### Exercise brief
Copy out the lines of the records below, and only those lines, from the one with "woman in pink" through the one with "wooden stick on", exactly as they appear.

### Dataset records
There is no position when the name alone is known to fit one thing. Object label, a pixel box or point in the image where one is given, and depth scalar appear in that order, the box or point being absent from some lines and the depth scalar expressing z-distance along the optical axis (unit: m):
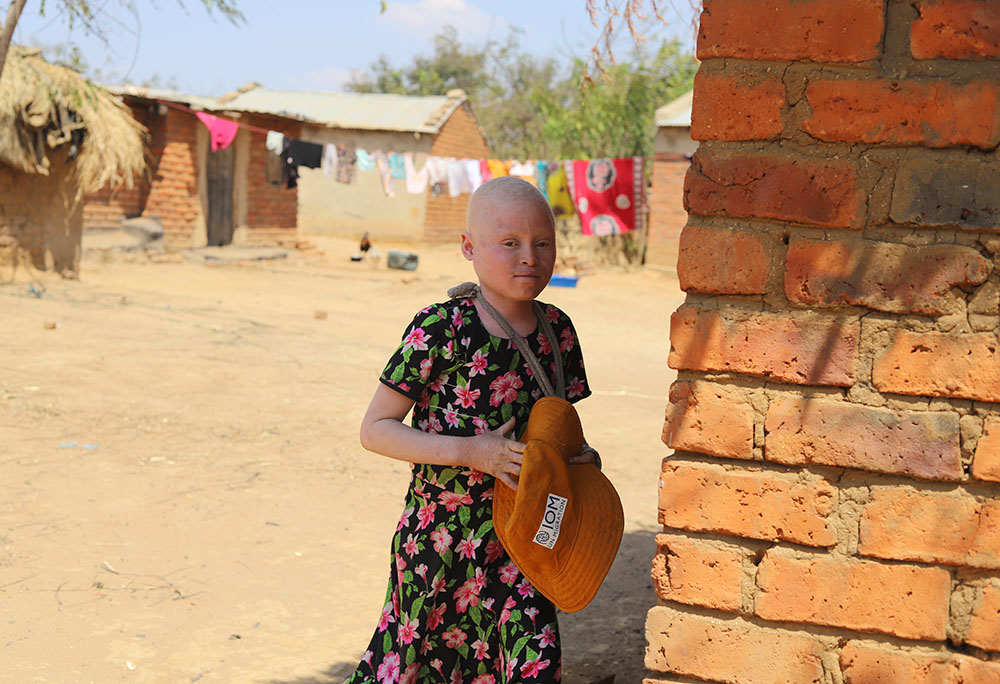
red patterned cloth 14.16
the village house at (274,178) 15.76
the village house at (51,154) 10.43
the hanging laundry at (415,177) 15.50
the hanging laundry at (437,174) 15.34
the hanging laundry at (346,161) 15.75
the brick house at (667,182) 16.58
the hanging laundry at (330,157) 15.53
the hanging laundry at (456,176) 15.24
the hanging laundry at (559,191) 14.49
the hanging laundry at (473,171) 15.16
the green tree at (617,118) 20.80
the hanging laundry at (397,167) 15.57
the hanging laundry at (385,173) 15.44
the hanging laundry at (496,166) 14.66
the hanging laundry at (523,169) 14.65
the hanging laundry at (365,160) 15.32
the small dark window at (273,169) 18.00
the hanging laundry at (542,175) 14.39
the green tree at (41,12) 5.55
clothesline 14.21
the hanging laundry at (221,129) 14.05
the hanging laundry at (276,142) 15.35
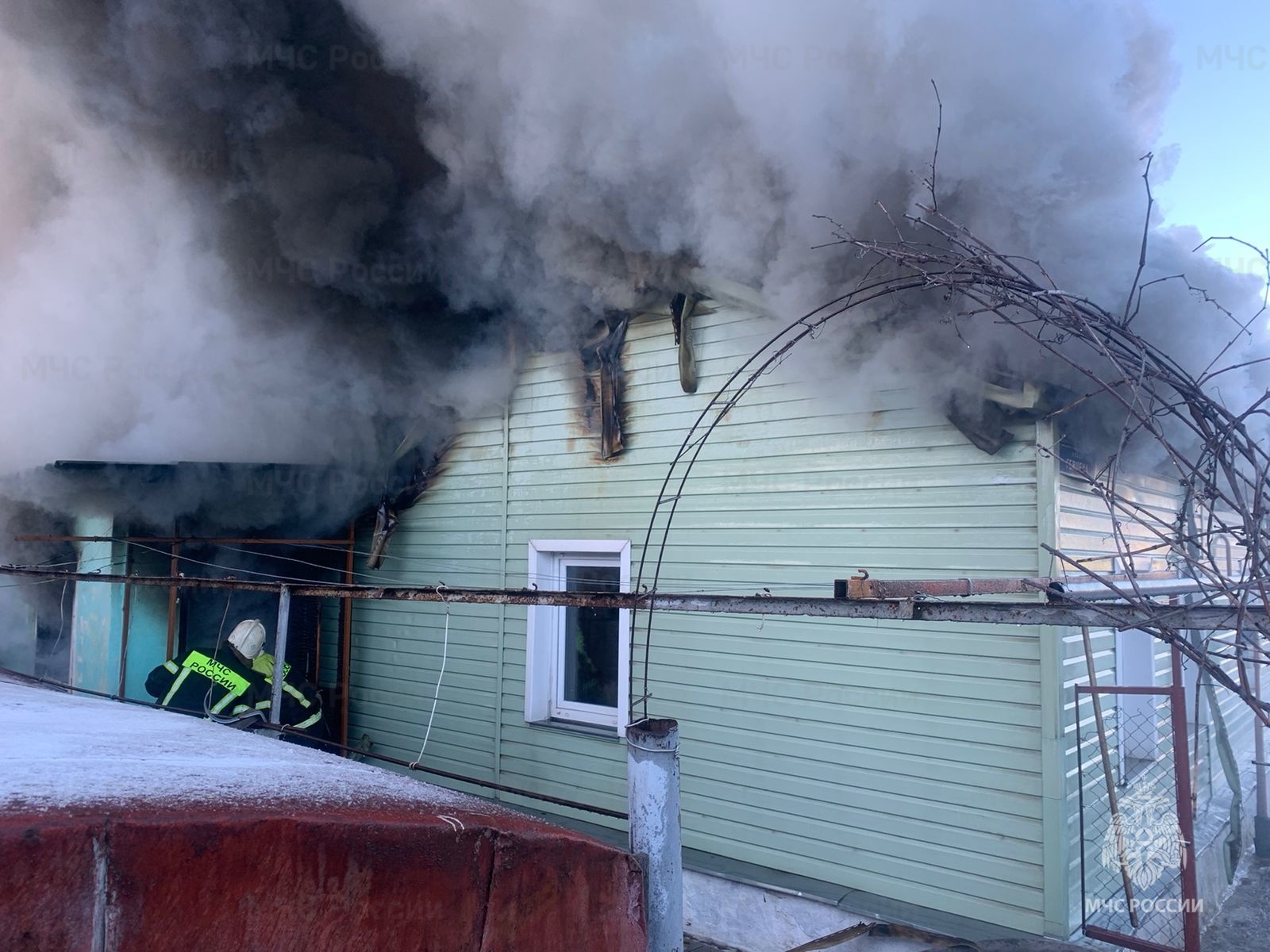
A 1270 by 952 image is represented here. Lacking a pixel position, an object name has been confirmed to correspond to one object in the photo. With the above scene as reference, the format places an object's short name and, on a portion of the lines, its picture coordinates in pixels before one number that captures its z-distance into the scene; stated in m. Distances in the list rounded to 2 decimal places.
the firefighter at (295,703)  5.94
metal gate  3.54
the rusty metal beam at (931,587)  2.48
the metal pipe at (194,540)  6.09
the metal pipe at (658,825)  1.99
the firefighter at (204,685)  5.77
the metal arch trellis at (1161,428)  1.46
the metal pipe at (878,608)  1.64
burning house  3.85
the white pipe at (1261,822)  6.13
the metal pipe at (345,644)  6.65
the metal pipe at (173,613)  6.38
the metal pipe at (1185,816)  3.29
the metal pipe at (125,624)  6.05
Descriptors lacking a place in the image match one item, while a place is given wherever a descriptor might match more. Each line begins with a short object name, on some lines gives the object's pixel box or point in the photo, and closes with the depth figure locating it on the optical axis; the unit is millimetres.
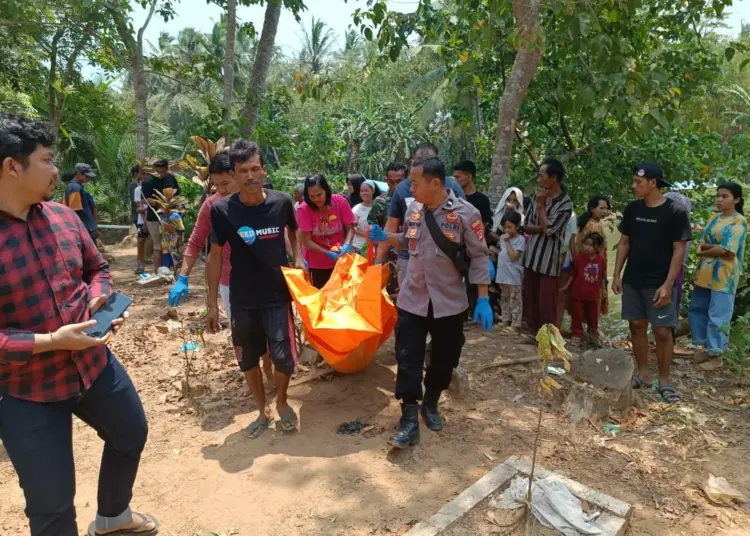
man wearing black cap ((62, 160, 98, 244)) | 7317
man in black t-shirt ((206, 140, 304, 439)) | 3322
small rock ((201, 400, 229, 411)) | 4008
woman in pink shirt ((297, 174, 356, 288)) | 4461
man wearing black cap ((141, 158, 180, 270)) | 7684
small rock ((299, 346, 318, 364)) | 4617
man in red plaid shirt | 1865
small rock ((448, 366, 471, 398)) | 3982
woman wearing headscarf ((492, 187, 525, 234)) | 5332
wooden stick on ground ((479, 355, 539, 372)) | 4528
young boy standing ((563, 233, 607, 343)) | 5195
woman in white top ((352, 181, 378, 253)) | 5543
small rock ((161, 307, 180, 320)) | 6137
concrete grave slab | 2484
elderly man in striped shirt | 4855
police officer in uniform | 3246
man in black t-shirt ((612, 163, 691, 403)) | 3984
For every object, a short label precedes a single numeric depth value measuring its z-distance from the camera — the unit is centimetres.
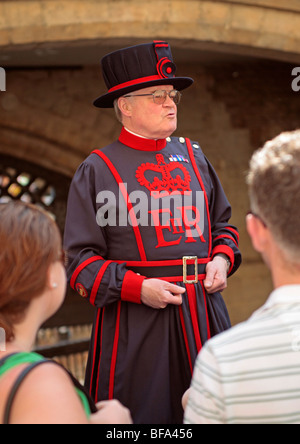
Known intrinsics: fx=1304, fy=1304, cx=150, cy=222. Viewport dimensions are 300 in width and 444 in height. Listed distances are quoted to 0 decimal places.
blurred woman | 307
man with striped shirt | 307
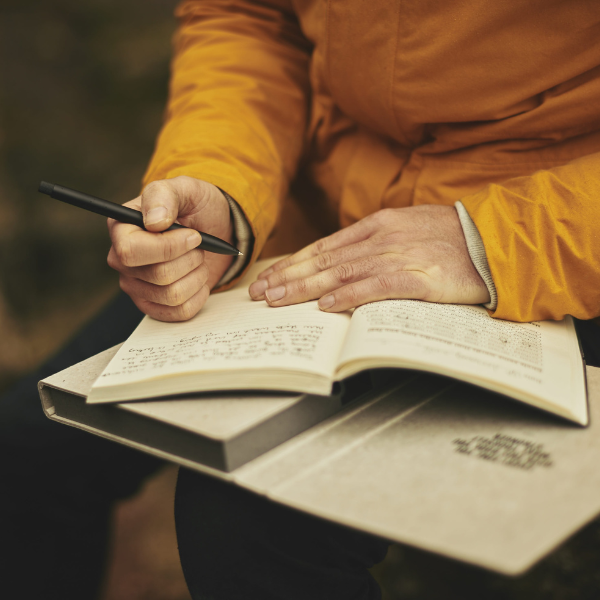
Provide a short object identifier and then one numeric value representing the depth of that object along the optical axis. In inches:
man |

### Problem solution
woman in pink shirt ((297, 174, 356, 288)) | 4461
man wearing black cap ((141, 158, 180, 270)) | 7684
small rock ((299, 346, 318, 364)) | 4617
man in red plaid shirt | 1865
small rock ((448, 366, 471, 398)) | 3982
woman wearing headscarf ((492, 187, 525, 234)) | 5332
wooden stick on ground ((479, 355, 539, 372)) | 4528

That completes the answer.